Today, we are glad to release new legislative profiles to accompany the release of the study. These profiles illustrate the percentage of households below the Real Cost Measure by neighborhood cluster. Neighborhood clusters, or public use microdata areas as defined by the U.S. Census Bureau, are contiguously consolidated neighborhoods with at least 100,000 people, and are more statistically accurate than other geographic boundaries such as zip codes or census tracts.
The primary reason for the release of these profiles is to provide elected officials and their constituents the opportunity to have meaningful conversations with each other about the cost of living in their legislative districts. From the lack of affordable housing, the limited number of child care seats available to the challenges of accessing public transportation, each legislative profile reveals both the challenges and opportunities that exist to improve economic well-being in our communities.
In Congressional District 13 in the San Francisco Bay Area, for example, we see neighborhood clusters in Alameda and Country Costa counties represented. Within a few miles from each other, we see that 63% of households in the neighborhood cluster of South-Central Oakland struggle to meet basic needs compared to 18% in East Oakland and Piedmont.
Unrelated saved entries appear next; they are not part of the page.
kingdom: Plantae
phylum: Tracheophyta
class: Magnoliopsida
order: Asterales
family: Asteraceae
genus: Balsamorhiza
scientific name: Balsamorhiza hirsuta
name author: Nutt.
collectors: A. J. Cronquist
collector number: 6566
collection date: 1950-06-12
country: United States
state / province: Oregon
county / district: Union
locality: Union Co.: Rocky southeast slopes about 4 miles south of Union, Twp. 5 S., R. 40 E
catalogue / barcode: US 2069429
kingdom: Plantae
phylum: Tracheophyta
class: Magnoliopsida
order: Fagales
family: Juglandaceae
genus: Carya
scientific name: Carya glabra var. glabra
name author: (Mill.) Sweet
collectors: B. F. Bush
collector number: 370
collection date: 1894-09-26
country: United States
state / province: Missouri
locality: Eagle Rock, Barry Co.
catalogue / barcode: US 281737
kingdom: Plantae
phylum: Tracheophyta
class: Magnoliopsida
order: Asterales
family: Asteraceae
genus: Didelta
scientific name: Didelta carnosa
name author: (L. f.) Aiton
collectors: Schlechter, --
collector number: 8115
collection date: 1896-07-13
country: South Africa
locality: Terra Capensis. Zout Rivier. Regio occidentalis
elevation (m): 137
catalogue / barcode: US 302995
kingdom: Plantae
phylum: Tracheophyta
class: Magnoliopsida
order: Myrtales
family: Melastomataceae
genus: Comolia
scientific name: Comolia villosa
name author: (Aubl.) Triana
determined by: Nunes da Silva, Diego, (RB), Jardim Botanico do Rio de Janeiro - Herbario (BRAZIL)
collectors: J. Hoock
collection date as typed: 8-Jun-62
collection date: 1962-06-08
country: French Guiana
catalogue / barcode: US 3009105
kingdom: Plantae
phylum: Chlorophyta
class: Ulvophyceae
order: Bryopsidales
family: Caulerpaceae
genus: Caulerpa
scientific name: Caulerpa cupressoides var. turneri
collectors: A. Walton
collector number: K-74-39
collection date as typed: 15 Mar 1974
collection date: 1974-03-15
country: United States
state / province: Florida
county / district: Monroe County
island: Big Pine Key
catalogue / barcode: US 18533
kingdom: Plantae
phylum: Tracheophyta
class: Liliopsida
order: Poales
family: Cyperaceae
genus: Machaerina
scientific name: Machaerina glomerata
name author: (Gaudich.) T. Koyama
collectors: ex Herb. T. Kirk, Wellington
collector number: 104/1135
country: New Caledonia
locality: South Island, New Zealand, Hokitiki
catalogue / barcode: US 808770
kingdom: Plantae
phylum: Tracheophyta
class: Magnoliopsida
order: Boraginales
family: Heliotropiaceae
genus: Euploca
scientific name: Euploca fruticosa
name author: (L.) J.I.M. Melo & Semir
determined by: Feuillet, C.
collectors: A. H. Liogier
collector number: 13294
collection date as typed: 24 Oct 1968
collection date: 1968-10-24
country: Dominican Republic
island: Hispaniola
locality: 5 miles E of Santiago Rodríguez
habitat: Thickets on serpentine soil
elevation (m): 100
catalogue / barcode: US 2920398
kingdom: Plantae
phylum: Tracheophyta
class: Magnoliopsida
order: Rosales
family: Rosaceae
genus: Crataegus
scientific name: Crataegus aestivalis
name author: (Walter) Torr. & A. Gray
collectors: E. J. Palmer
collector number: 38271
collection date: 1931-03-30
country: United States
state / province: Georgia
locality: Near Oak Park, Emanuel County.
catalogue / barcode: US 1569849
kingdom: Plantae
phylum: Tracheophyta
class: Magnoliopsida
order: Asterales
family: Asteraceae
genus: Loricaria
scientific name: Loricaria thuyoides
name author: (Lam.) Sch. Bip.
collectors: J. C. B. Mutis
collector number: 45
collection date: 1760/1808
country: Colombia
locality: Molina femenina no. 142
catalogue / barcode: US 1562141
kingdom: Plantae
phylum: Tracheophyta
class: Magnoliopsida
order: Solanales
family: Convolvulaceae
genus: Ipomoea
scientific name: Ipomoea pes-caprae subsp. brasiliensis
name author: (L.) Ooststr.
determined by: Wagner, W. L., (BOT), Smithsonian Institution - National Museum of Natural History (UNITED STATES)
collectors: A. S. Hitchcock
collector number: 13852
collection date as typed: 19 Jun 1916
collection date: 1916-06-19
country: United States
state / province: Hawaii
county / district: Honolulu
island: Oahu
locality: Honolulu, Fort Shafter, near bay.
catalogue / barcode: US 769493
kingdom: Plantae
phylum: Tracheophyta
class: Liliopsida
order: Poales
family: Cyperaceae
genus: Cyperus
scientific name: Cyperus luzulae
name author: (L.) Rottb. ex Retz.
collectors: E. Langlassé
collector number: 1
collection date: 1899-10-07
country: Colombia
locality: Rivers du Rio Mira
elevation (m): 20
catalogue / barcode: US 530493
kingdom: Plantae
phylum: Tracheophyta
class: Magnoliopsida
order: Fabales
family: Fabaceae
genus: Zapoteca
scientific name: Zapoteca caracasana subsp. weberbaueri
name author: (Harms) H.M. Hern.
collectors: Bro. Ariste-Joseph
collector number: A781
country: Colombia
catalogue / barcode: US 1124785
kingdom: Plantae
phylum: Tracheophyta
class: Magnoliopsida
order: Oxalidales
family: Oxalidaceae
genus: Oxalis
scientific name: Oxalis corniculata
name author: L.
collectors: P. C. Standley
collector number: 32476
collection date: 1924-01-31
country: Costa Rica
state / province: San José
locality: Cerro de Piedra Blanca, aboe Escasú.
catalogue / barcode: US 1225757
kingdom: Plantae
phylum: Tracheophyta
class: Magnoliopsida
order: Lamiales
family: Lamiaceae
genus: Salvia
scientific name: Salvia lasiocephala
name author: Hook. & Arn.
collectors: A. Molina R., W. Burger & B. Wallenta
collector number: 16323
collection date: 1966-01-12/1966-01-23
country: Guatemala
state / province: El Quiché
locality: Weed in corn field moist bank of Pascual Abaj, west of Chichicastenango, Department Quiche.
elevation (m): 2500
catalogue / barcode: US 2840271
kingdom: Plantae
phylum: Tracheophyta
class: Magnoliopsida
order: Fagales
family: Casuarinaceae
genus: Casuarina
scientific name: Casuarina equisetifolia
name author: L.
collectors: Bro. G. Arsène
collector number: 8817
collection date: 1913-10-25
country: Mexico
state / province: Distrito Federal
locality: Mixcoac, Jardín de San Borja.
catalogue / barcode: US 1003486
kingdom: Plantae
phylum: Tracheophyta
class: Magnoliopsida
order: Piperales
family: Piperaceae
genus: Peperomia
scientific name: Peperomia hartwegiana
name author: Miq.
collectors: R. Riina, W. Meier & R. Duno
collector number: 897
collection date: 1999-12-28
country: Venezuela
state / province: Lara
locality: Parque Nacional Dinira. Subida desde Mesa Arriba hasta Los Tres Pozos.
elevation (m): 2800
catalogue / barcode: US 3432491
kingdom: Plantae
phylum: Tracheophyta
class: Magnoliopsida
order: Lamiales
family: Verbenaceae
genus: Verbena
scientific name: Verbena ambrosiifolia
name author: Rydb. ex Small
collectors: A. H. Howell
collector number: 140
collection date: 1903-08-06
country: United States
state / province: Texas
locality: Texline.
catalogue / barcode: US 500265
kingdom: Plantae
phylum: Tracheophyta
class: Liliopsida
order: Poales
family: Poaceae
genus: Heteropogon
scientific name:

What are some of the structural mechanisms that are contributing to these disparities and what intervention programs would be needed to ensure households in South-Central Oakland can succeed and thrive within their local community? These questions among elected officials and their constituents allow us to acknowledge inequities and resource disparities but more importantly, to provide opportunities for engagement on what we can do together to help some of the most vulnerable in our local communities.
To help accompany these legislative profiles, we encourage everyone adopting them to use our county profiles, our public data set and our robust set of resources available on our Real Cost Measure website as part of our interactions with elected officials. Included there is data on single mothers, seniors, and households with young children, and other vulnerable populations, in addition to findings on how the Real Cost Measure intersects with ethnicity, educational attainment, citizenship status and more.
We hope these legislative profiles will be helpful not only for California United Ways and their partners, but for everyone who cares about making ends meet throughout the state.